Pharmacological characterization of the binding of [3H]bremazocine in guinea-pig brain: evidence for multiplicity of the κ-opioid receptors

Abstract

In guinea-pig brain, [3H]bremazocine has a binding capacity of 27.2 pmol/g wet tissue, which is statistically different from that of [3H]ethylketazocine (14.7 pmol/g wet tissue) or the sum of the individual binding capacities of μ-, δ-, and κ-selective ligands (15.0 pmol/g wet tissue). Saturation studies of [3H]bremazocine performed in the presence of unlabelled μ-, δ-, and κ-blockers still reveal a homogeneous population of binding sites. [3H]Bremazocine under suppressed conditions displays at these sites a Kd of 2.51 nM with a binding capacity of 9.15 pmol/g wet tissue.

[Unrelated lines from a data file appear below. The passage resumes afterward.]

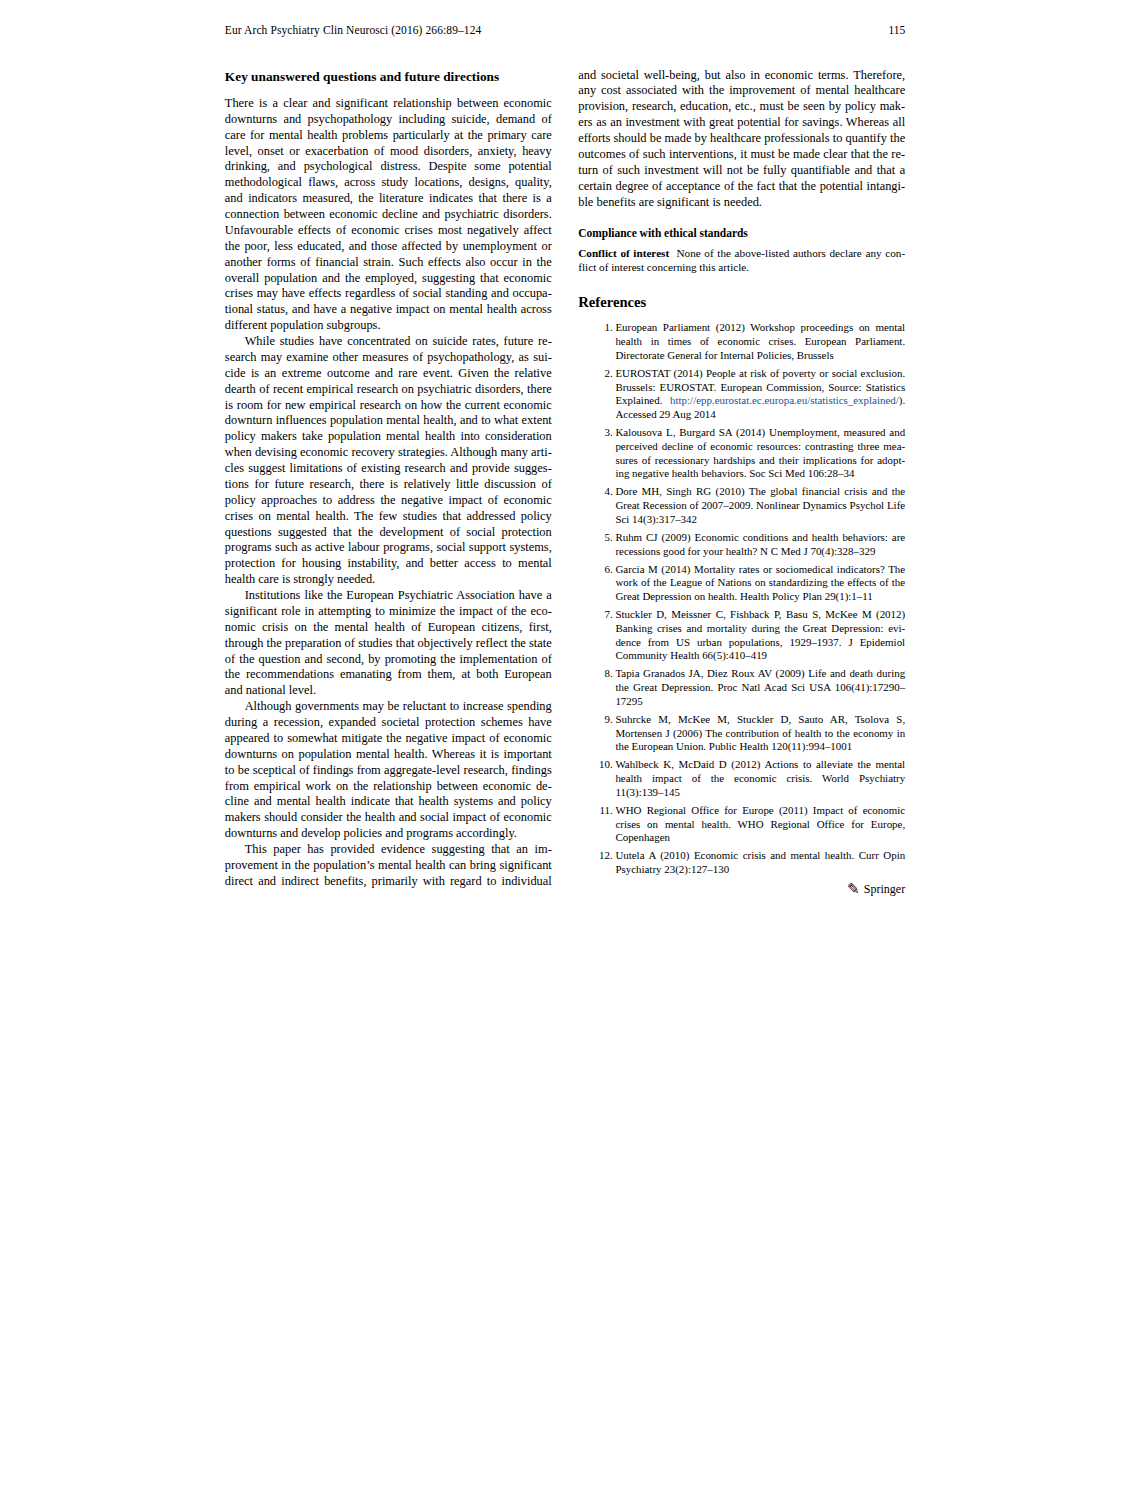Eur Arch Psychiatry Clin Neurosci (2016) 266:89–124 115
Key unanswered questions and future directions
There is a clear and significant relationship between economic downturns and psychopathology including suicide, demand of care for mental health problems particularly at the primary care level, onset or exacerbation of mood disorders, anxiety, heavy drinking, and psychological distress. Despite some potential methodological flaws, across study locations, designs, quality, and indicators measured, the literature indicates that there is a connection between economic decline and psychiatric disorders. Unfavourable effects of economic crises most negatively affect the poor, less educated, and those affected by unemployment or another forms of financial strain. Such effects also occur in the overall population and the employed, suggesting that economic crises may have effects regardless of social standing and occupational status, and have a negative impact on mental health across different population subgroups.
While studies have concentrated on suicide rates, future research may examine other measures of psychopathology, as suicide is an extreme outcome and rare event. Given the relative dearth of recent empirical research on psychiatric disorders, there is room for new empirical research on how the current economic downturn influences population mental health, and to what extent policy makers take population mental health into consideration when devising economic recovery strategies. Although many articles suggest limitations of existing research and provide suggestions for future research, there is relatively little discussion of policy approaches to address the negative impact of economic crises on mental health. The few studies that addressed policy questions suggested that the development of social protection programs such as active labour programs, social support systems, protection for housing instability, and better access to mental health care is strongly needed.
Institutions like the European Psychiatric Association have a significant role in attempting to minimize the impact of the economic crisis on the mental health of European citizens, first, through the preparation of studies that objectively reflect the state of the question and second, by promoting the implementation of the recommendations emanating from them, at both European and national level.
Although governments may be reluctant to increase spending during a recession, expanded societal protection schemes have appeared to somewhat mitigate the negative impact of economic downturns on population mental health. Whereas it is important to be sceptical of findings from aggregate-level research, findings from empirical work on the relationship between economic decline and mental health indicate that health systems and policy makers should consider the health and social impact of economic downturns and develop policies and programs accordingly.
This paper has provided evidence suggesting that an improvement in the population’s mental health can bring significant direct and indirect benefits, primarily with regard to individual and societal well-being, but also in economic terms. Therefore, any cost associated with the improvement of mental healthcare provision, research, education, etc., must be seen by policy makers as an investment with great potential for savings. Whereas all efforts should be made by healthcare professionals to quantify the outcomes of such interventions, it must be made clear that the return of such investment will not be fully quantifiable and that a certain degree of acceptance of the fact that the potential intangible benefits are significant is needed.
Compliance with ethical standards
Conflict of interest None of the above-listed authors declare any conflict of interest concerning this article.
References
European Parliament (2012) Workshop proceedings on mental health in times of economic crises. European Parliament. Directorate General for Internal Policies, Brussels
EUROSTAT (2014) People at risk of poverty or social exclusion. Brussels: EUROSTAT. European Commission, Source: Statistics Explained. http://epp.eurostat.ec.europa.eu/statistics_explained/). Accessed 29 Aug 2014
Kalousova L, Burgard SA (2014) Unemployment, measured and perceived decline of economic resources: contrasting three measures of recessionary hardships and their implications for adopting negative health behaviors. Soc Sci Med 106:28–34
Dore MH, Singh RG (2010) The global financial crisis and the Great Recession of 2007–2009. Nonlinear Dynamics Psychol Life Sci 14(3):317–342
Ruhm CJ (2009) Economic conditions and health behaviors: are recessions good for your health? N C Med J 70(4):328–329
Garcia M (2014) Mortality rates or sociomedical indicators? The work of the League of Nations on standardizing the effects of the Great Depression on health. Health Policy Plan 29(1):1–11
Stuckler D, Meissner C, Fishback P, Basu S, McKee M (2012) Banking crises and mortality during the Great Depression: evidence from US urban populations, 1929–1937. J Epidemiol Community Health 66(5):410–419
Tapia Granados JA, Diez Roux AV (2009) Life and death during the Great Depression. Proc Natl Acad Sci USA 106(41):17290–17295
Suhrcke M, McKee M, Stuckler D, Sauto AR, Tsolova S, Mortensen J (2006) The contribution of health to the economy in the European Union. Public Health 120(11):994–1001
Wahlbeck K, McDaid D (2012) Actions to alleviate the mental health impact of the economic crisis. World Psychiatry 11(3):139–145
WHO Regional Office for Europe (2011) Impact of economic crises on mental health. WHO Regional Office for Europe, Copenhagen
Uutela A (2010) Economic crisis and mental health. Curr Opin Psychiatry 23(2):127–130
✎ Springer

We have performed the pharmacological characterization of these additional opioid binding sites. Displacement curves measured with a number of opioid substances were all best fitted to a one-site model. The stereoselectivity of these additional sites was demonstrated by using two groups of stereoisomers. Oripavine and benzomorphan opioids were among the most potent drugs at the [3H]bremazocine sites (μ + δ + κ suppressed). Diprenorphine, bremazocine, cyclazocine, and ethylketazocine displayed apparent affinities constants (1/Ka) of 8.66, 7.57, 21.4, and 38.0 nM, respectively at those sites. The κ-selective drugs U50488, U69593, PD117302, and tifluadom were inhibitors of the binding of [3H]bremazocine at these sites with apparent affinities of 113, 268, 76.9, and 47.9 nM. All μ- or δ-selective drugs tested in this study have caused weak or no inhibition of the binding. Correlation analyses were done between the different affinities measured at the [3H]bremazocine sites (μ + δ + κ suppressed) and those observed at the known μ-, δ-, and κ-sites of the guinea-pig brain. The results were highly and significantly correlated with the κ-binding profile, while no correlation could be established with the μ,- or δ-binding profiles. Moreover, the results reported here do not correspond to a pharmacological profile that belongs to the σ- or ε-receptors. Thus, it is likely that in the guinea-pig brain the [3H]bremazocine sites (μ + δ + κ suppressed) are a subtype of κ-site family, namely κ2-sites. Finally, apparent affinities displayed at those sites are correlated with the biological activity of opioids in the guinea-pig ileum and rat vas deferens, suggesting that those sites could be considered as receptors.Key words: opioid receptors, kappa subtype, guinea-pig brain.